Auf der Uhr verbleiben knappe zehn Minuten. Da flankt Christian Gentner weit in die Sechzehner. Der Ball wird länger und länger. Die Zuschauer halten förmlich die Luft an, es herrscht Totenstille im Stadion. Da rauscht aus dem Hintergrund die Nummer 28 heran. Er überspringt in einem wahnsinnigen Tempo alle Bayern-Verteidiger und köpft die Kugel zum Ausgleich ins Tor. Unhaltbar. Die Arena tobt. Rani Khedira läuft kurz vor die Cannstatter Kurve, seine Teamkollegen folgen ihm. Er verbeugt sich artig und krallt sich sofort den Ball aus dem Tor der Gäste. Seine Gesten gegenüber den Mitspielern sind unmissverständlich. Da geht noch was!

Eilig wird der Ball den bisher in der Liga und Pokal ungeschlagenen Bayern auf den Anstoßpunkt gelegt. Auch die Zuschauer bemerken, diese Mannschaft will an diesem Abend mehr. Etwas Außergewöhnliches liegt in der Luft. Die Massen fangen erneut gleichmäßig an zu wippen. Die Tribünen, das Stadion vibriert.

Doch der Gegenzug der Münchner läuft bereits. Die Angriffsfront baut sich rund um den Stuttgarter Strafraum vor der Untertürkheimer Kurve auf. Es gleicht einem Powerplay beim Eishockey. Die VfB’ler grätschen wagemutig dazwischen, können sich etwas Luft verschaffen. Doch die nächste Angriffswelle rollt erneut. Wie lange können die Jungs diesem Stand halten, wie lange halten sie noch durch? Die Nachspielzeit beträgt zwei Minuten. Sie neigt sich allmählich dem Ende entgegen. Doch da tankt sich einer der Bayern auf der rechten Seite durch. Er schafft den Sprint zur Grundlinie, legt den Ball in die Mitte, dort taucht ein Münchner frei vor Sven Ulreich auf. Niemand im Stadion kann mehr hinsehen, die Hoffnungen scheinen verloren. Der Angreifer versucht den Ball am Stuttgarter Keeper vorbei zu legen. Doch Ulreich ist unten, mit einem wahnsinnigen Reflex kann er den Ball gerade so abwehren.

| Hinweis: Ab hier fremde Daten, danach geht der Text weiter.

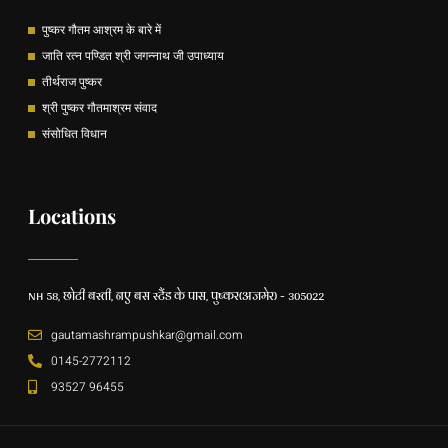
पुष्कर गौतम आश्रम के बारे में
जाति रत्न पण्डित श्री जगन्नाथ जी उपाध्याय
तीर्थराज पुष्कर
श्री पुष्कर गौतमाश्रम संवाद
संसोधित विधान
Locations
NH 58, छोटी बस्ती, नए बस स्टैंड के पास, पुष्कर(अजमेर) - 305022
gautamashrampushkar@gmail.com
0145-2772112
93527 96455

Er hat ihn! Sven Ulreich hält den Ball fest und zögert keinen Moment ihn in den Lauf der gestarteten Stuttgarter Offensive abzuwerfen. Keiner schaut auf die Uhr, die Nachspielzeit dürfte in wenigen Sekunden vorbei sein. Kein Pfiff des Schiedsrichters. Martin Harnik hat den Ball, sprintet in Richtung Mittellinie. Von hinten rauscht ein Bayernspieler heran, verfehlt den Ball und holt den Österreicher im VfB-Dress unsanft auf den Boden. Doch dieser kommt gerade noch mit der Fußspitze an den Ball heran, spitzelt diesen eine Station weiter auf Alexandru Maxim. Der Schiedsrichterpfiff bleibt auch hier aus. Der Unparteiische entscheidet auf Vorteil und die rumänische Bobic-Entdeckung lässt sie schwäbische Offensivwelle weiterrollen. Auf Höhe des Anstoßpunktes hält er kurz inne und sieht den jungen, noch 17 jährigen, Timo Werner in einem höllischen Tempo am linken Spielfeldrand durchstarten.

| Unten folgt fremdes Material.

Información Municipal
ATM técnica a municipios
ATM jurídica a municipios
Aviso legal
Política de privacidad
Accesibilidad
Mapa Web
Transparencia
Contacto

Ein weiter Ball in Richtung der Cannstatter Kurve. Tausende von Kehlen brüllen förmlich den Ball zu Timo Werner. Gekonnt nimmt dieser den Ball mit der Brust an, kontrolliert ihn, lässt einen Verteidiger von rechts kommend locker aussteigen und steht nun in vollem Lauf alleine vor dem bayrischen Schlussmann. Was mag nun durch seinen Kopf gehen? Welche Gefühle hat er? Einige Male stand er exakt in der gleichen Situation, nicht immer von Erfolg gekrönt.

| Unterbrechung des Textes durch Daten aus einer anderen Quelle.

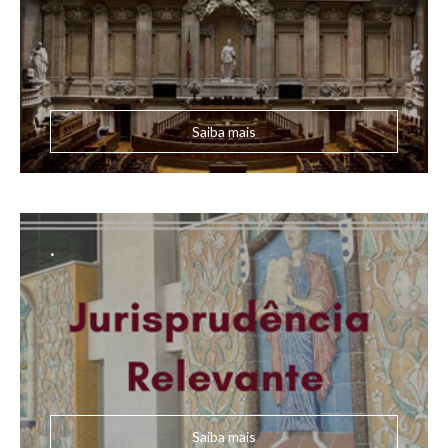
Saiba mais
.
Saiba mais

Die gesamte Arena hält plötzlich den Atem an. Timo Werner läuft auf den herausstürzenden Torwart zu, legt den Ball an diesem vorbei. Jetzt könnte man eine Stecknadel fallen hören, die allermeisten der 60.449 Zuschauer platzen vor Anspannung. Der Junge mit der Rückennummer 19 hat nur noch das leere Tor vor sich, er muss ihn nur noch einschieben. Der Ur-Stuttgarter fasst sich ein Herz und ballert den Ball mit einer brachialen Gewalt auf die Cannstatter Kurve zu und versenkt ihn im leeren Gehäuse der Bayern.

Die Arena explodiert.

Die gesamte Anspannung entlädt sich in diesem Moment, auf den Rängen gibt es kein Halten mehr. Das Stadion bebt. Viele der Fans auf den Stehplätzen finden sich an ganz anderer Stelle, einige Stufen höher oder tiefer wieder. Unmengen an Bier gelangen in den Stuttgarter Nachthimmel.

Auf dem Feld reißt sich Timo Werner sein Trikot mit der Nummer 19 vom Leib, rennt auf seine Kurve zu, geht im Jubel der Fans, im Jubel seiner Teamkollegen und der gesamten VfB-Bank unter. Das Spiel wird nicht wieder angepfiffen. 2:1.

Von den Bayern-Spielern ist wenige Sekunden später niemand mehr auf dem Feld zu sehen. Ein denkwürdiger Abend, eine unglaubliche Nacht.

Auf der Anzeigetafel leuchtet groß „2:1. 90. Minute +2. TIMO WERNER“.